I see a possible conflict between the design of the Foreman Ansible modules and Ansible best practices on the one hand, and user expectations relating to Foreman’s multitenancy on the other.
Background: We use the Foreman Ansible modules as part of the orcharhino installer to add post installation configuration. For example, users can select from a list of operating systems (e.g.: “Ubuntu 18.04”) which will then be fully configured for provisioning with Foreman by our Ansible role. So far so good. Now consider a user who does not select “Ubuntu 18.04” during the initial installation, but now wants it. Well they could just set the relevant Ansible variable and re-run the playbook, right? In principal yes, but here the conflict with multitenancy:
Suppose the Foreman installation has Organization A and Organization B, which are managed by separate teams/departments. The Organization A administrators don’t want to use the Foreman Ansible modules, so they add “Ubuntu 18.04” by hand, via the GUI. The Organization B administrators are more automation minded, and want to do everything using the Foreman Ansible Modules, but they have no idea what Organization A is getting up to. They now want to add “Ubuntu 18.04” to their Organization, so they re-run the playbook. Since Ansible is state descriptive, and the Organization B administrators only request their own organization, this will have the effect of kicking the existing “Ubuntu 18.04” entities (created by Organization A via the GUI) out of Organization A.

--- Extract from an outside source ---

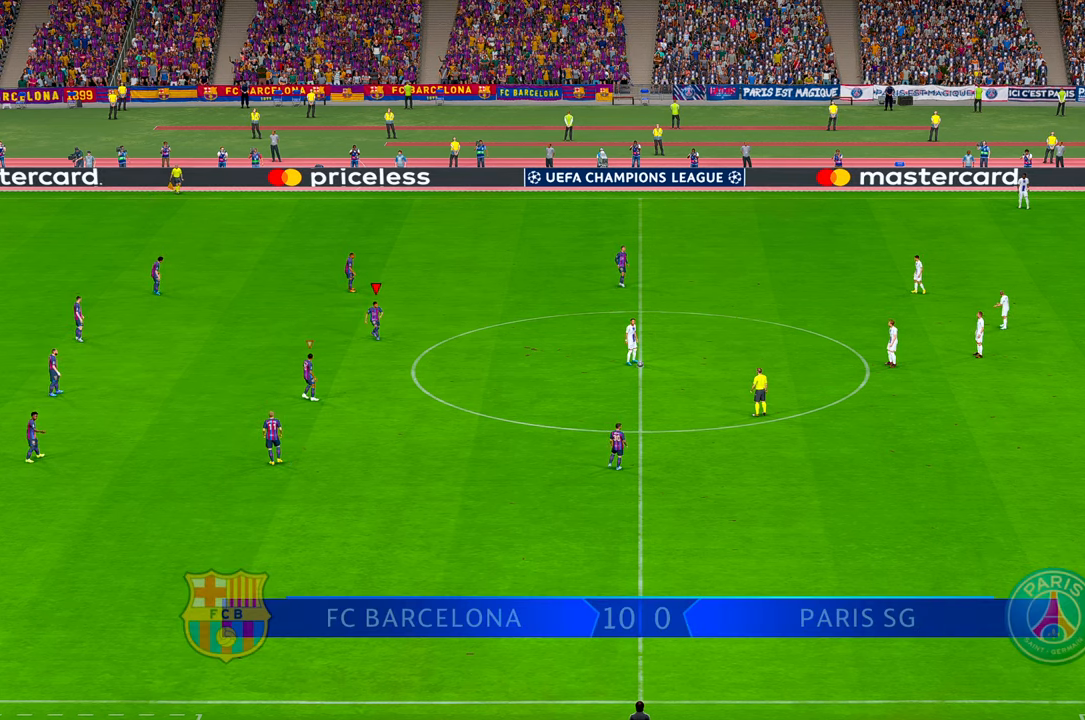
{"buttons": [], "left_stick": "down-right", "right_stick": "center", "events": []}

This will probably make Organization A very angry.
Diagnosis: It follows, that as soon as anyone wants to use the Foreman Ansible Modules to manage Foreman, everyone must use Foreman Ansible Modules for everything (or risk fighting each other). Surely, this clashes with basic user expectation of Foreman’s promise of multitenancy?
- Don’t pretend Organizations/Locations provide multitenancy since entities are shared across taxonomies and conflicts are inevitable?
- Completely rework the way Organizations/Locations work?
- Add a option to the Foreman Ansible modules to be additive (rather than state descriptive) with respect to Organizations/Locations (a mitigation at best, and totally counter to Ansible design principles).
- Explain to me why the use case I described, and/or my whole understanding of Foreman’s multitenancy support is wrong/invalid?!
I am pretty sure @evgeni will have some opinions on this, but I would love to here from as many community members as possible!
P.S.: I don’t really have much skin in this particular debate myself. I am perfectly happy to have somebody explain to me why the use case I described/my understanding of multitenancy is nonsense. In that case I wonder if there is some documentation I missed (or still needs to be written).